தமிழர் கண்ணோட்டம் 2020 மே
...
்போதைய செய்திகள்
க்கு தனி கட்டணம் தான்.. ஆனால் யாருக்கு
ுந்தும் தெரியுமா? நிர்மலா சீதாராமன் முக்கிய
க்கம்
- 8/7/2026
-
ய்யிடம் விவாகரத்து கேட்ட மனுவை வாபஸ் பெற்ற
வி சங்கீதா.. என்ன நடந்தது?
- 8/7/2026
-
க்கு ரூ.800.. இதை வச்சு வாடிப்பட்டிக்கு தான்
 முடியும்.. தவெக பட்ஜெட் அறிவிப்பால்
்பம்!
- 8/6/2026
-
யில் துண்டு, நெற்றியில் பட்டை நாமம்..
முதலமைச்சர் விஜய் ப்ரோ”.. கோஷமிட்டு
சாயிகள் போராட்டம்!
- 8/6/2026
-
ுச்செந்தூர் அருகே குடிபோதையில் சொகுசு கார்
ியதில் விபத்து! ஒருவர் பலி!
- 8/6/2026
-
◆ ◆ ◆ ◆ ◆ ◆ ◆
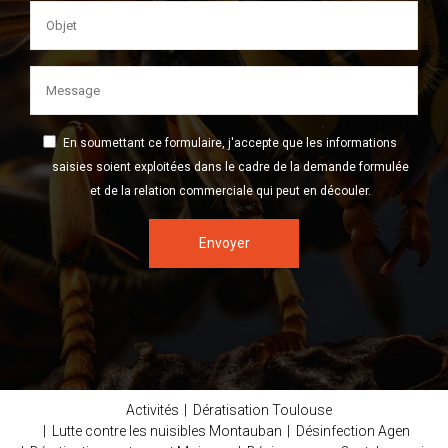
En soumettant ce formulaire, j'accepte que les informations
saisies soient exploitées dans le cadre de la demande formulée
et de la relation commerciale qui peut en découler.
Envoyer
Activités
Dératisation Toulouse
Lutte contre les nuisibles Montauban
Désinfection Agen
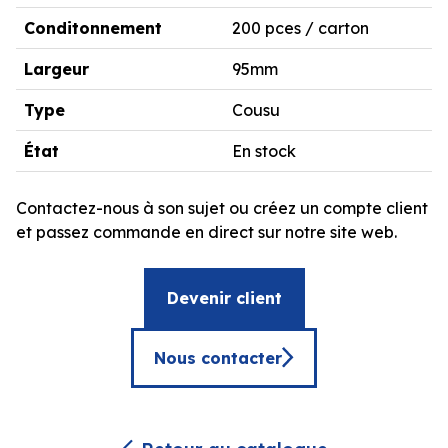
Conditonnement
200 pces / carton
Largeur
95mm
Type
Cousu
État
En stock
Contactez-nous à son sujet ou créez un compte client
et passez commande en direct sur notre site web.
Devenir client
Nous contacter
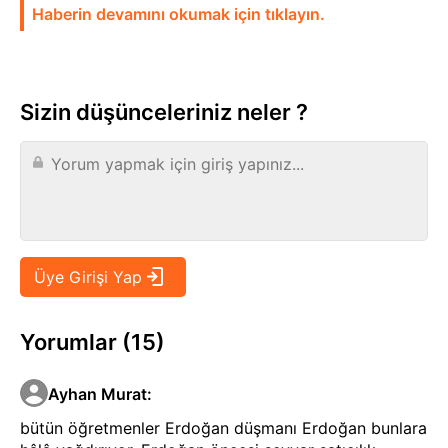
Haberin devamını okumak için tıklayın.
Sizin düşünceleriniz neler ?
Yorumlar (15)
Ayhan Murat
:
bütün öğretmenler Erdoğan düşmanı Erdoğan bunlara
◆ ◆ ◆ ◆ ◆ ◆ ◆
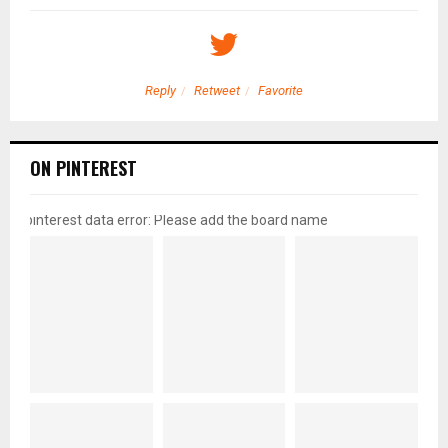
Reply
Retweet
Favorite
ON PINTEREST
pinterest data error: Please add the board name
◆ ◆ ◆ ◆ ◆ ◆ ◆
WORK TO BE COMPLETED: Considering only the data above, return the lines in which "client" occurs.

RESPONSE:
Contactez-nous à son sujet ou créez un compte client
Devenir client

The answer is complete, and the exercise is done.